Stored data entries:
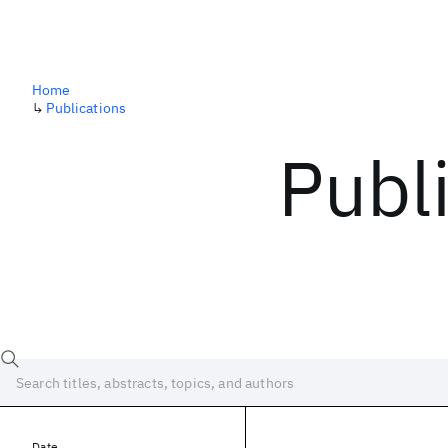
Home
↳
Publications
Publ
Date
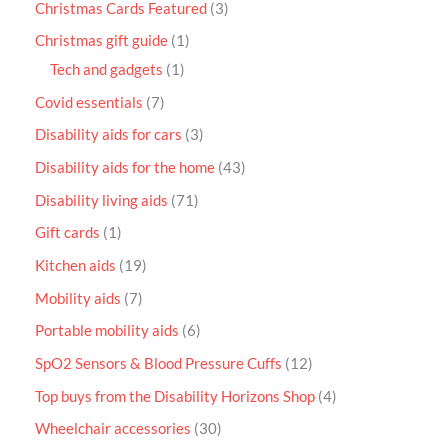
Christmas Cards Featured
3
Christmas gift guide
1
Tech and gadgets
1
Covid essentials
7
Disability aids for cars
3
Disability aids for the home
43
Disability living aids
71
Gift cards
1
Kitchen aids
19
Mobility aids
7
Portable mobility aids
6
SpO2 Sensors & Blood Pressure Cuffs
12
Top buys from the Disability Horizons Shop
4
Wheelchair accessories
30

--

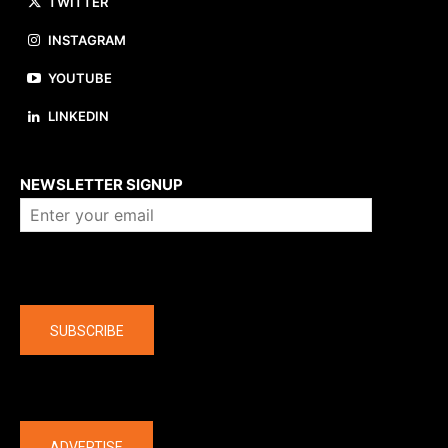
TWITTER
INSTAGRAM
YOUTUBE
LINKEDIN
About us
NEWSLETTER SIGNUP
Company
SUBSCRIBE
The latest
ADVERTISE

* * *

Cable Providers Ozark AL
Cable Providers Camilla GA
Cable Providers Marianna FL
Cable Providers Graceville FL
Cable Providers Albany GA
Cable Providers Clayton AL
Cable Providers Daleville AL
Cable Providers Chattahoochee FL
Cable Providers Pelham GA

**Problem to work on**
Copy out again the lines starting at the one containing "Cable Providers Ozark AL" and ending at the one containing "Cable Providers Pelham GA", with both of those lines included.

**Response**
Cable Providers Ozark AL
Cable Providers Camilla GA
Cable Providers Marianna FL
Cable Providers Graceville FL
Cable Providers Albany GA
Cable Providers Clayton AL
Cable Providers Daleville AL
Cable Providers Chattahoochee FL
Cable Providers Pelham GA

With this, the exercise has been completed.